Using turbulence scintillation to assist object ranging from a single camera viewpoint
Author(s) -
Chensheng Wu,
Jonathan Ko,
Joseph Coffaro,
Daniel A. Paulson,
John R. Rzasa,
Larry C. Andrews,
Ronald L. Phillips,
Robert Crabbs,
Christophér C. Davis
Publication year - 2018
Publication title -
applied optics
Language(s) - English
Resource type - Journals
SCImago Journal Rank - 0.668
H-Index - 197
eISSN - 2155-3165
pISSN - 1559-128X
DOI - 10.1364/ao.57.002177
Subject(s) - scintillation , ranging , computer vision , turbulence , computer science , distortion (music) , object (grammar) , optics , artificial intelligence , pixel , physics , noise (video) , image processing , perspective (graphical) , clear air turbulence , remote sensing , image (mathematics) , geology , detector , telecommunications , meteorology , amplifier , bandwidth (computing)

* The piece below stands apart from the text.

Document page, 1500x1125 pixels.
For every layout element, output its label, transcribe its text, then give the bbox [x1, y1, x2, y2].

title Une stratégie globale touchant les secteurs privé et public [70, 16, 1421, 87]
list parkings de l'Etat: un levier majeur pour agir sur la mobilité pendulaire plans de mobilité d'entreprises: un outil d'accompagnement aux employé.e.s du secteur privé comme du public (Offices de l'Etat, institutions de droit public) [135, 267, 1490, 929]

Image distortions caused by atmospheric turbulence are often treated as unwanted noise or errors in many image processing studies. Our study, however, shows that in certain scenarios the turbulence distortion can be very helpful in enhancing image processing results. This paper describes a novel approach that uses the scintillation traits recorded on a video clip to perform object ranging with reasonable accuracy from a single camera viewpoint. Conventionally, a single camera would be confused by the perspective viewing problem, where a large object far away looks the same as a small object close by. When the atmospheric turbulence phenomenon is considered, the edge or texture pixels of an object tend to scintillate and vary more with increased distance. This turbulence induced signature can be quantitatively analyzed to achieve object ranging with reasonable accuracy. Despite the inevitable fact that turbulence will cause random blurring and deformation of imaging results, it also offers convenient solutions to some remote sensing and machine vision problems, which would otherwise be difficult.